In 100 consecutive patients with persistent atrial fibrillation pharmacological cardioversion was carried out using either intravenous ibutilide (1 mg plus an additional 1 mg, if required; n = 51) or oral propafenone (600 mg) plus the same dose of intravenous ibutilide (n = 49). The QT _c interval increased in both groups and there was one case of sustained torsade de pointes, requiring electrical cardioversion, in those who were given propafenone plus ibutilide [ ].

“Cardiac memory” is the phenomenon whereby T wave changes persist after aberrant ventricular activation. Propafenone toxicity has been reported to cause cardiac memory after QRS widening and markedly abnormal ventricular activation in a 74-year-old woman [ ].

Propafenone can cause Brugada-like changes on the electrocardiogram [ ], which can be mistaken for acute myocardial infarction [ ].

Respiratory

Since propafenone is a beta-adrenoceptor antagonist it can cause shortness of breath or worsening of asthma [ ].

Nervous system

Adverse reactions in the nervous system are common with propafenone and include somnolence, weakness and disorientation, global amnesia [ ], dizziness and vertigo, tremor, visual disturbances, and convulsions [ ].

• Ataxia has been reported in patients taking propafenone [ ].

• An 80-year-old man taking propafenone 150 mg tds for paroxysmal atrial fibrillation developed progressive generalized ataxia and weakness 4 days after starting treatment. He had a bilateral symmetrical ataxia, unclear speech, impairment of gait, altered hand coordination, and tremor. The ataxia resolved completely within 3 days of withdrawal.

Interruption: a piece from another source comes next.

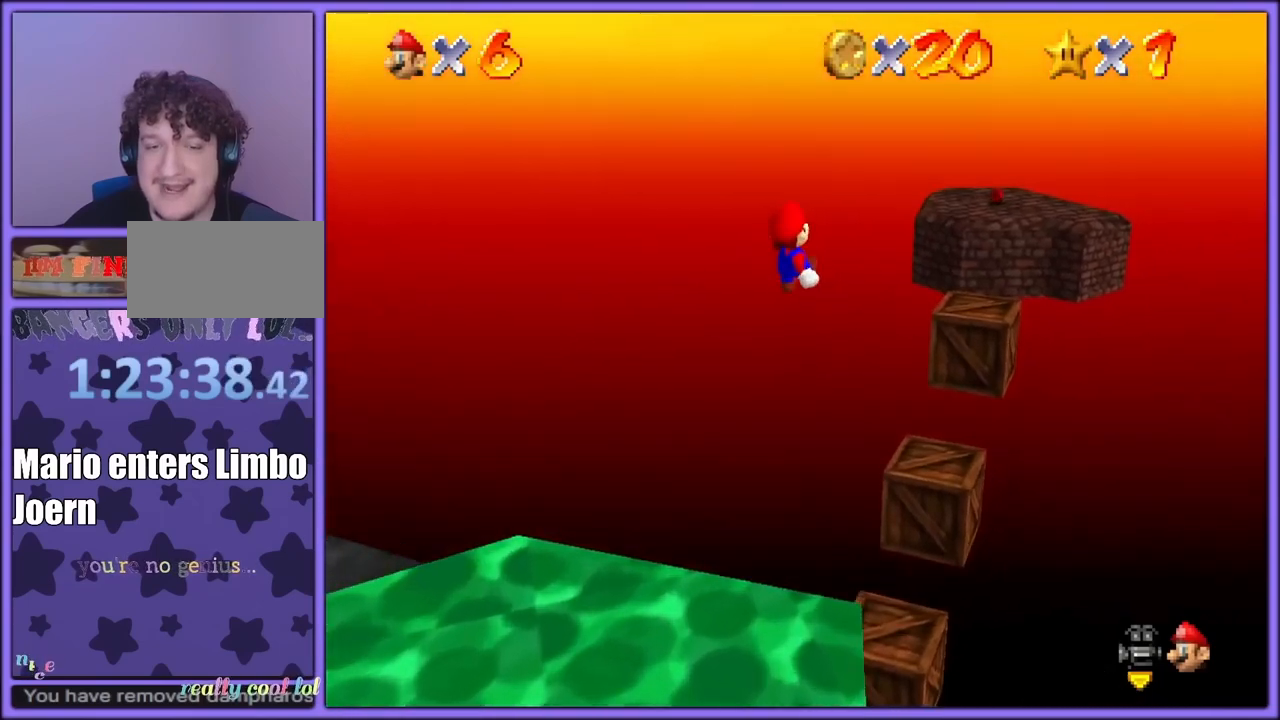
{"dt_ms": 500, "buttons": ["C_RIGHT"], "left_stick": "center", "events": [[67, "left_stick", "center"], [500, "C_RIGHT", "down"]]}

• A 73-year-old woman taking propafenone 150 mg tds for paroxysmal atrial tachycardia underwent cardioversion during an attack, and the dose of propafenone was increased to 300 mg tds. After 5 days she developed severe ataxia and progressive weakness. The ataxia was symmetrical and there was severe impairment of gait, altered hand coordination, and tremor. The dose of propafenone was reduced to 600 mg/day and the ataxia resolved completely within 6 days. A year later, when the dose of propafenone was increased to 900 mg/day, progressive ataxia again developed after 2 days and became severe within 1 week. Propafenone was withdrawn and the ataxia resolved within a few days.

• An 85-year-old woman took propafenone 150 mg tds for paroxysmal atrial fibrillation and 2 months later developed a progressive ataxia and recurrent falls. The ataxia was symmetrical and there was altered hand coordination, impairment of gait, and tremor. The propafenone was withdrawn and the ataxia resolved completely within 4 days.